Bütün zamanların en soylu vampirine gelince: Parodileri, erotik versiyonları hariç kaç tane Drakula filmi yapıldığını sayabilene aşkolsun! Bela Lugosi ve Christopher Lee ise farklı dönemlere ait olmakla birlikte "korkunç güzel"likte birbiriyle yarışıyor. Onlara ne Andy Warhol'un Dracula'sı Udo Kier rakip çıkabilir ne Anne Rice uyarlaması "Vampirle Görüşme"nin birbirinden yakışıklı kan emicileri Tom Cruise, Brad Pitt ve Antonio Banderas.
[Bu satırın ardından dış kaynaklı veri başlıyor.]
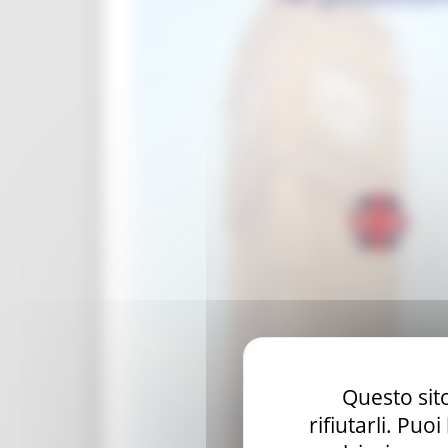
Contatti
Questo sito
rifiutarli. Puo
Kurtadamlar daha hayvani oldukları için zarafet yönünden pek şanslı değiller. Pençeler neyse de tüyler fazla gelebiliyor. 1941 yapımı George Waggner imzalı "The Wolf Man / Kurtadam"da Lon Chaney Jr. ve 1961 yapımı Terence Fisher imzalı "The Curse of the Werewolf / Kurtadamın Laneti"nde Oliver Reed'e o koyun postu gibi kalın giysinin altından gözleriyle oynamaktan başka seçenek kalmıyor. Chaney Jr. "Face of the Screaming Werewolf / Haykıran Kurtadamın Yüzü"nde (1964) hem kurtadam oldu hem mumyalandı!
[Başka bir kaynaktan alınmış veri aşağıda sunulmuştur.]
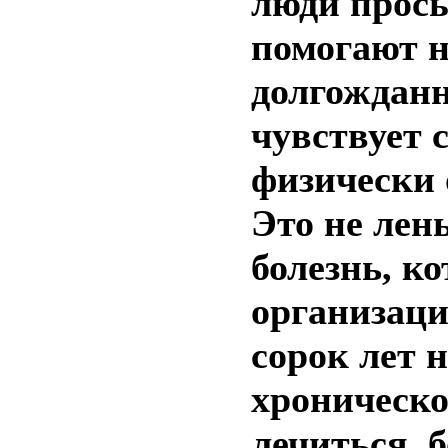
люди прос
помогают н
долгожданн
чувствует 
физически
Это не лень
болезнь, к
организаци
сорок лет 
хроническо
лечиться, 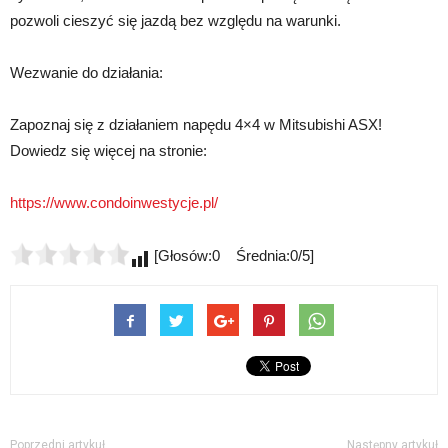
pozwoli cieszyć się jazdą bez względu na warunki.
Wezwanie do działania:
Zapoznaj się z działaniem napędu 4×4 w Mitsubishi ASX!
Dowiedz się więcej na stronie:
https://www.condoinwestycje.pl/
[Głosów:0 Średnia:0/5]
Poprzedni artykuł
Następny artykuł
Mike Nichols'ın "The Wolf / Kurt"unda Jack Nicholson'ın duyularının keskinleşmesi ve avlandıktan sonra karnı tokken derin bir uykuya dalıp kaşınarak uyanması ise insan ile hayvan arasındaki geçişi aşırı tüylenmeye gerek kalmadan mükemmel yansıtıyor. 1981'de Joe Dante'nin başlattığı ve tam altı devam filmi çekilen "The Howling"ler ise dolunayın dönüştürücü etkisini çarpıcı efektleri yerli yerinde kullanarak tüyler ürpertici biçimde sunuyor. John Carradine'ı bu filmde ulurken görüp de unutana aşkolsun.